Quick note: This is a horror short.
Sunday.
Work on a Sunday was never going to be an enjoyable prospect, but another shouting match with the site foreman if the roof wasn’t ready for tiling tomorrow would have been more unbearable than anything that you could imagine.
You’ve felt rushed all day, Mistakes to fix, warped joists to replace, everything still incomplete seemed to stretch onward and into the far distance; what else was there to do but keep working though? You’re here, it’s not raining, and honestly it’s quite peaceful to have the whole site to yourself.
The emptiness of the worksite seemed echo with each of your hammer strikes; the whole estate, totally abandoned, felt absent in a way, at rest…
You may even be the only idiot out here today.
Just a bit more.
The scaffold on this section of the roof had been taken down prematurely, but it’s not really too much of a problem. It’s fairly easy working up on the battens and you’ve never fallen before. The gentle wind, the overcast shade of a quiet morning, You feel quick, your work becomes a flurry of rushed movements. Skipping and dancing across the roof, you work through lunch, you don’t even stop for a smoke.
The thoughts of 3 o’clock grow nearer and nearer, gotta be home by then, can’t miss the footy; finished or not you’re not missing another game.
Standing and attempting to stretch out a knot in your back, you arch upward toward the sky and bellow out an exaggerated yawn, a full day spent on the roof had made you weary. Shuffling to find a more comfortable stance your boot leaves the truss and you spin sideways.
You fall, landing hard on the fascia.
The skyline blurs as you feel a crunch from your ribs and the air quickly leaving your lungs. Slowly you tip backwards, rolling off the beam and slumping towards the ground below. Your reach scrambles for the edge of the roof but can only clutch at absent air as you feel your whole body begin to shake with panic.
Thump
Blackness coils inwards and the world becomes clouded, your thoughts, reduced to a trickle, are intercut with flashes of stirring pain that asails you and prevents you from taking in the surroundings.
Adrenaline builds and you feel the heat of the afternoon against your shirt, a dampness unremembered seems to have soaked it through. Your whole body seems to pulse in a tremble as your heart grows quieter and the spinning world finally returns to stillness.
Moving to stand you feel held in place.
Tentatively you try your arm and a forigen twitch brings with it a shattering pain that burns its way upward into the hollow of your skull. Looking down, you see a buried length of rebar standing proud through your shoulder; blood, neatly coating this bar as if some macabre glaze, trickles down past your arm and onto the freshly graded earth below.
You move to shout but a second gout of pain rockets up your spine and cuts your crying to a pained whimper. Straining against this agony you look down and see a second piece of metal jutting from your thigh, a meter of rusted iron held fast to the ground below you; reaching for your other leg you see it lying crooked and without feeling, it looks mangled beyond recognition.
It is then that you bring yourself to cry.
…
An hour passes and you regain consciousness.
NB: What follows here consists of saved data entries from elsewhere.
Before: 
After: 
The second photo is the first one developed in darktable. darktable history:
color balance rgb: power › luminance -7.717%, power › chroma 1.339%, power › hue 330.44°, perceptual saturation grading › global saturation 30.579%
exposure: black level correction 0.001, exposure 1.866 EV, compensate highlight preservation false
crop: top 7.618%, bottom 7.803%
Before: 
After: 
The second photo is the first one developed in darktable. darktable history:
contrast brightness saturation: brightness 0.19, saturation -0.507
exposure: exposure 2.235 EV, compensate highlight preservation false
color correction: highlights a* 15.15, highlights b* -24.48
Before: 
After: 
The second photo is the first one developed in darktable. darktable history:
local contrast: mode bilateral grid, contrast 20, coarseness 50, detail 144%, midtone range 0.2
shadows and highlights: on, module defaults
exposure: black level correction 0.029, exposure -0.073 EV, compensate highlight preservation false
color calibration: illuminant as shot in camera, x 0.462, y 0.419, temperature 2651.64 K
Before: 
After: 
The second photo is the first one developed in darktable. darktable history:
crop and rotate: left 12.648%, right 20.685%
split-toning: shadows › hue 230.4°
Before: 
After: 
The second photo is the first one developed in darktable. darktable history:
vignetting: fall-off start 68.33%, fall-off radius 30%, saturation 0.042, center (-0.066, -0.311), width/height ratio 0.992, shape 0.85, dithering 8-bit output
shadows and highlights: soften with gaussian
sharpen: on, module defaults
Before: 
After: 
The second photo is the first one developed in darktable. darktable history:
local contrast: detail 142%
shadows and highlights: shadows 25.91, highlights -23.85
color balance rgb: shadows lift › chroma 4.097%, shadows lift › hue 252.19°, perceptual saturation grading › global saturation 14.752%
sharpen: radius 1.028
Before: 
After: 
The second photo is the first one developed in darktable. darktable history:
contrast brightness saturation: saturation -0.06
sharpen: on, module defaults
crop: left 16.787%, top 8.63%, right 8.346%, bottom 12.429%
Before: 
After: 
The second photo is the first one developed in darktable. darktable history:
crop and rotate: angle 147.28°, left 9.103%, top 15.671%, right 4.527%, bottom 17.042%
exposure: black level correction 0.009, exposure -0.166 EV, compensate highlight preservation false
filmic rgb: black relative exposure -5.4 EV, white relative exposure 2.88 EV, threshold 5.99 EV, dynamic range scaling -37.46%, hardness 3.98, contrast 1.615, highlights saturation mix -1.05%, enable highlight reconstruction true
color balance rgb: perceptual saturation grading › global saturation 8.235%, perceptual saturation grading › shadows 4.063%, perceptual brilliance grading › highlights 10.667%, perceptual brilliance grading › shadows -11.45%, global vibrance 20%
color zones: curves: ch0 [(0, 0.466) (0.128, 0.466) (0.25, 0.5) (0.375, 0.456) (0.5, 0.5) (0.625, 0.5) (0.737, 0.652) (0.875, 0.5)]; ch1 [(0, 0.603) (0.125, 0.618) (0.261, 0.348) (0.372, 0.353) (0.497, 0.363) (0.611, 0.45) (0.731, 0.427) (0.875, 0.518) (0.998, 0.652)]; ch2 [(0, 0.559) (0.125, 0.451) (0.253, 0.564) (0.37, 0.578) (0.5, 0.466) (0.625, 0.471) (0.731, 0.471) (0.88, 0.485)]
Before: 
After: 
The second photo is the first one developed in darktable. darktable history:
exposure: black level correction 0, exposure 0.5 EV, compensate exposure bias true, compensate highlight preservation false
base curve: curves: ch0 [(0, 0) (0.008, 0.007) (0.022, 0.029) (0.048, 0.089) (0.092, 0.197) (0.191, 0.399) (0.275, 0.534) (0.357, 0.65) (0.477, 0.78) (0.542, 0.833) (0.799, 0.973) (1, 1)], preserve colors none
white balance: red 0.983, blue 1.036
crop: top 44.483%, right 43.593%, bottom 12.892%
In a moment of lucidity you see the hammer that you’ve had since an apprentice laying some 300mm from your right hand. Why did you hold onto it as you fell? Why didn’t you just throw it to the side and use both of your hands to regain your balance? It lays next to you, undamaged from the fall but full of old scars from daily use, so familiar to hold, to swing, but now so out of reach.
The dull ache now grows with each heartbeat.
Trying to lift your shoulder up the rebar proves almost impossible as even the smallest movement tears agony across your chest and legs. A stabbing pain in your ribs rebukes any attempt at sitting upward and you feel as though a knife has been pushed deeper into your side with every shallow breath.
Everything burns, an electric contortion of pain that shakes you again and again with each passing second, a building pressure blooms iridescent but never seems to release. You cough dark blood onto the ground beside you as the day suddenly seems to grow cold. Sweat stinging your eyes you gather yourself for another attempt to pull upward from the rebar, Tensing with an inhuman scream you draw yourself slowly upward, the ridges of the rebar ticking against every nerve as they pass. Something pops in your side and a well of pressure is released, your strength is torn away as if the ground had opened and swallowed you whole. You fall backward, landing upon the dirt with a hollow, hopeless sting.
The pain is too much.
Banging your head against the ground below you, you scream in agony and pray for unconsciousness, words no longer holding any meaning, you can only yell and yell until blackness finally covers you in merciful relief.
You manage to wake twice more before the Sun rises.